--- TO DO ---
For this exercise, please find the lines in the entries that include the word "public" and copy them.

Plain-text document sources
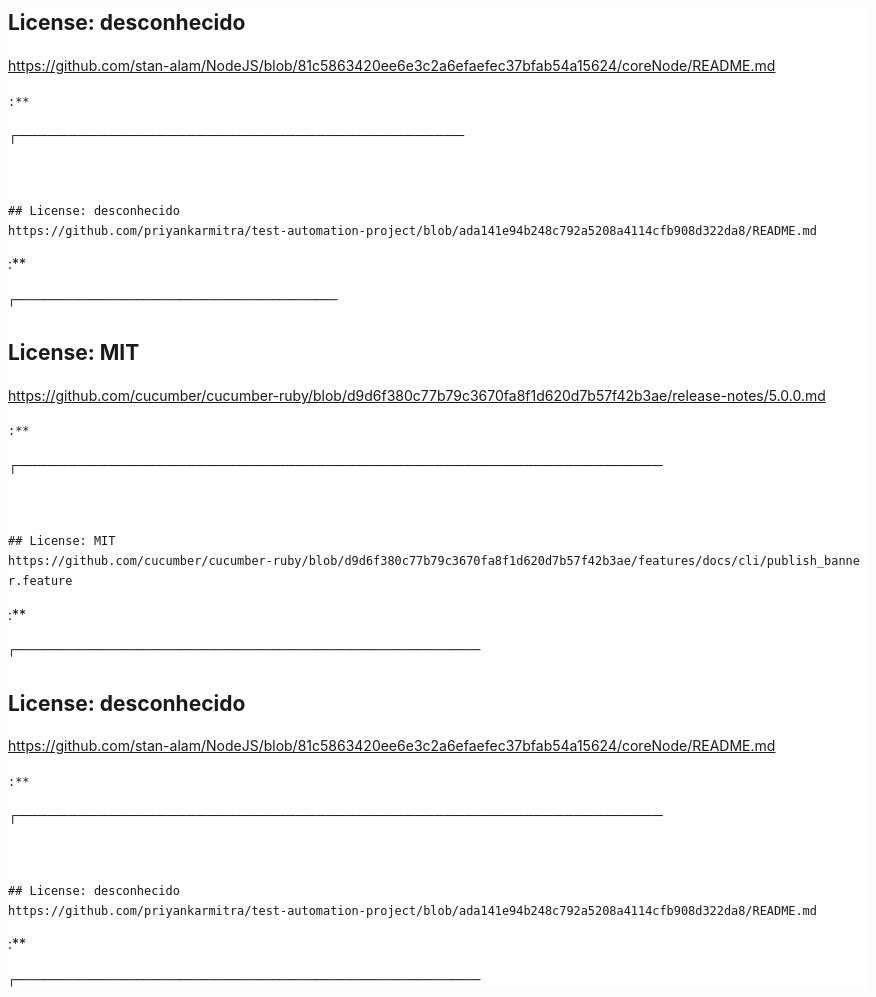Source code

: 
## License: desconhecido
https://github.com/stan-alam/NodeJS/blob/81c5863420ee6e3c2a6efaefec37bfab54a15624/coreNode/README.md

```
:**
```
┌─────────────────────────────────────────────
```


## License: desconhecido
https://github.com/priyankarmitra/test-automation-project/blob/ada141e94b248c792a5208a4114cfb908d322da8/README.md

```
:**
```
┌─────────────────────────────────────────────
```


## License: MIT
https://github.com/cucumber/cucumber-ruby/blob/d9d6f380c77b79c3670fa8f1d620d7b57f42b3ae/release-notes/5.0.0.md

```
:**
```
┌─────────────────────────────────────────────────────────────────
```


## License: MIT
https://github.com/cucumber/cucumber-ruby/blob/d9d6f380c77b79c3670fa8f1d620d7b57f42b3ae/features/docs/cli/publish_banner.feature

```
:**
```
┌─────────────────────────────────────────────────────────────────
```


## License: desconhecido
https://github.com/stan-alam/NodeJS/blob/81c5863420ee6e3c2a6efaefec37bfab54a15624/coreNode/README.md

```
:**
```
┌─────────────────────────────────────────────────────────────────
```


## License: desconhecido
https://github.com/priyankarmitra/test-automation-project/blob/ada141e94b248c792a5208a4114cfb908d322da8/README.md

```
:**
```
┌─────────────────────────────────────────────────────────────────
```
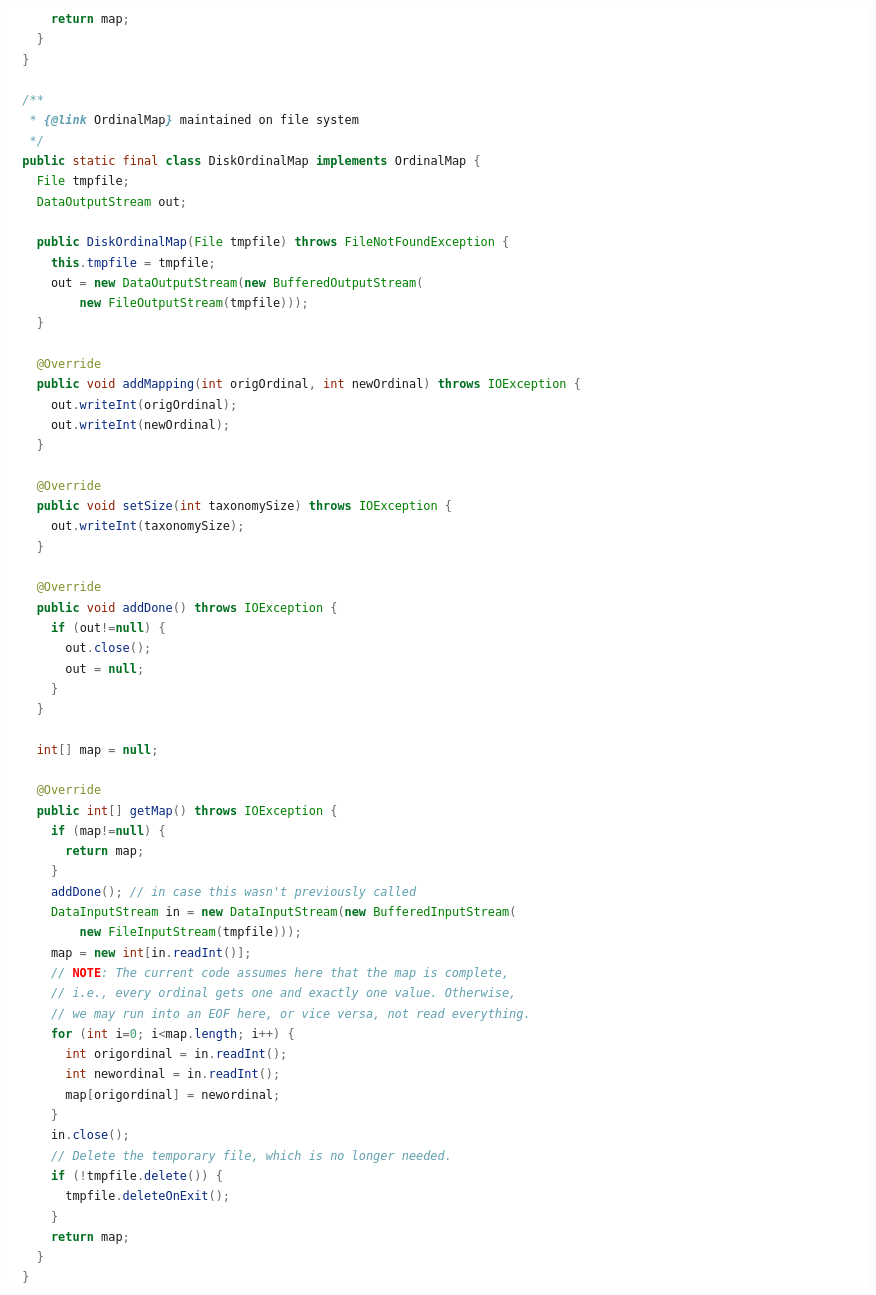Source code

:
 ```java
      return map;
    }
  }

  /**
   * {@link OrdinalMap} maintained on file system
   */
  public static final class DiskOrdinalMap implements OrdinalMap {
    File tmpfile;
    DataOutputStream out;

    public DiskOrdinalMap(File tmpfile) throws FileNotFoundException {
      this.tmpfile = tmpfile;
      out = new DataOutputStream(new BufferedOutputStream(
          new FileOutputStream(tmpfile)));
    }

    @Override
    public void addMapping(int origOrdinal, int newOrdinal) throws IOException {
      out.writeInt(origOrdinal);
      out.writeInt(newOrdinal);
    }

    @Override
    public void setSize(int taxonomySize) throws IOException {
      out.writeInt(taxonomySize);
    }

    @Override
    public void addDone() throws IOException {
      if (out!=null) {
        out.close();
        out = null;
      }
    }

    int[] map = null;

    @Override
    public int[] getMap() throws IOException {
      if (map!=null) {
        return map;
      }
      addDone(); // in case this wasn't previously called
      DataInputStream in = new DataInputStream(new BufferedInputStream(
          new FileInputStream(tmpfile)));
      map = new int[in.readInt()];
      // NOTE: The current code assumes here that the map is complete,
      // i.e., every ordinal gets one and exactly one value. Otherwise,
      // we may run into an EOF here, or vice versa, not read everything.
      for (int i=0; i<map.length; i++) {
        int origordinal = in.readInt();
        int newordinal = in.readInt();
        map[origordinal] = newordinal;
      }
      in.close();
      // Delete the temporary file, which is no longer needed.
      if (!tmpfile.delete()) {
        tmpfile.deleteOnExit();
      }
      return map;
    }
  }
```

--- EXERCISE RESULT ---
  public static final class DiskOrdinalMap implements OrdinalMap {
    public DiskOrdinalMap(File tmpfile) throws FileNotFoundException {
    public void addMapping(int origOrdinal, int newOrdinal) throws IOException {
    public void setSize(int taxonomySize) throws IOException {
    public void addDone() throws IOException {
    public int[] getMap() throws IOException {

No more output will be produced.